I can allow their hurtful words to play over and over in my mind. Or I am really good at taking someone’s neutral words/expressions/jokes etc and twisting them so I see something that was not even there. I am really working on not assuming people’s hearts or motives.
Recently someone had said something to someone else about me and it got back to me and it stung. It felt like it attacked my very core. These words were not true but just their impression of me but it still caused the tears to flow and my heart to ache.
But it caused me to have an ah ha moment : Someone’s lies about you or hurtful words said to you can cause you to second guess your true self. It was their hurtful words that made me wonder if what they said was true about me.
As the tears were flowing as I sat on my front porch (it is so good for me to step outside in nature and just pray to God when I am hurt) I had to remind myself of my true identity in Christ.
I am a daughter of the King Jesus.
I am precious.
I am loved.
Then I had to think would those closest to me say those hurtful words about me? Would those who see all my ugly and every dimension of me say those hurtful words about me? In that moment, I realized that my husband, family and close friends would never say those exact words to me or about me. So I was then able to release those words and not allow them to stick. This makes me think of my most favorite children’s picture book, You are Special (everyone should read this whether parent or not- profound).
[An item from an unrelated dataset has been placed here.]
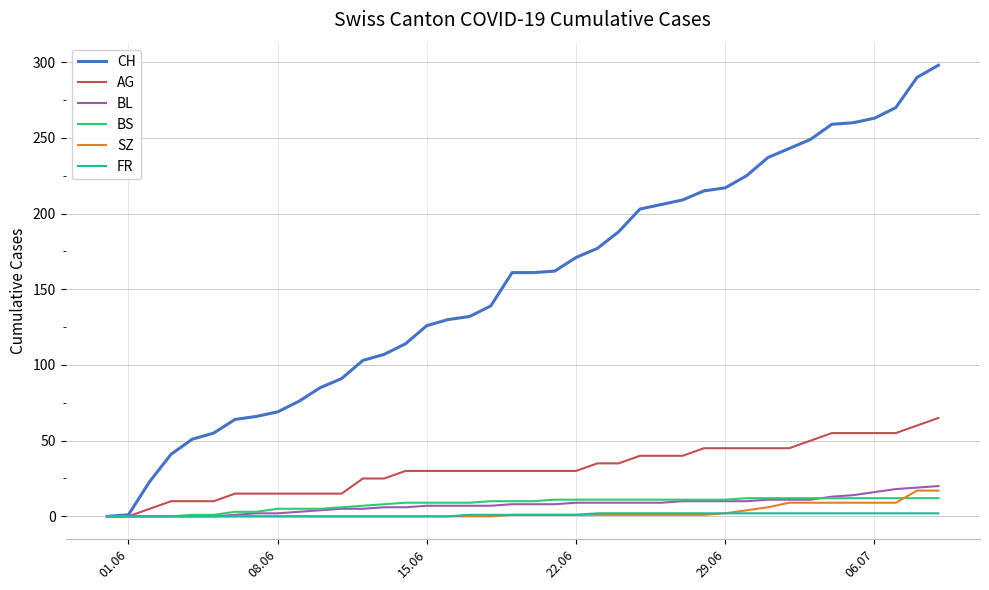

Which series has the largest total across all categories?

CH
It is a story of these wooden toys who put stickers on each other daily. Gray dot stickers are given for things against you like cracked wood, poor reader etc. Star stickers are given if you can jump high, polished wood etc. The wood carver (creator/the Christ figure) tells the main character that these stickers only stick if you allow them. He then says, “Come to me each day so I can tell you what I think of you. You are special because you are mine.”
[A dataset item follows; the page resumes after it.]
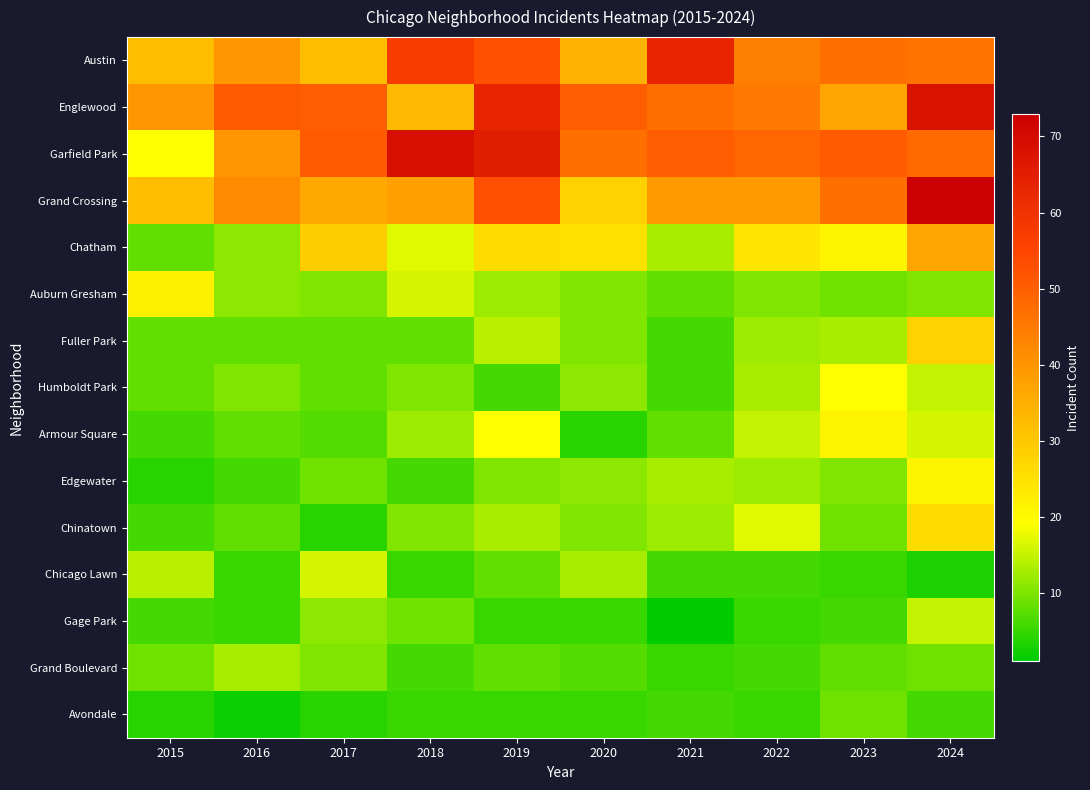

At 2016, list the series in order from smallest to largest.

Avondale, Chicago Lawn, Gage Park, Edgewater, Fuller Park, Armour Square, Chinatown, Humboldt Park, Chatham, Auburn Gresham, Grand Boulevard, Austin, Garfield Park, Grand Crossing, Englewood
It helps me to remember when someone lashes out with hurtful words -it is because they are hurting themselves. Often they are emotionally unhealthy. Sometimes they were not equipped with the tools to deal with their emotions in a healthy way (via parent’s teaching etc). Or they may have not pursued growth in this area on their own or via a counselor. When they are hurt, they lash out. This understanding does not excuse their wrong but it does help me in compassion for them. It helps to pray for them as well. I pray that they would know the healing power of Jesus. I pray that they would find hope in him. I pray for growth in emotional health to see the places that Jesus wants to bring wholeness in my own life and theirs.
Hey Kimi! What an awesome perspective. I met you a few years back at a converge conference in MD. I just wanted you to know that I read your blog faithfully. Your words have truly been a blessing in my life. I am so grateful for your transparency, especially since we seem to be a lot alike. We are almost a year into the church plant, and things are going well. I figured I would just let you know how impactful you are being in my personal process and my journey as a church planters wife and as a daughter of God. Please keep doing what you're doing. So grateful for you and your ministry!
thank you LT 🙂
LT, if you see this please give me your email. 🙂 I am drawing a blank on your name but totally remember your face, family and story. 😉
Thank you for your kind words on my blog, way back in march. I had planned on responding but my email inbox kicks my butt. It is so my goal to get it under 25. 🙂
i would love to hear more of how things are going for you guys. your story and vision for the plant was exciting. 🙂 and also please remind me of your first name.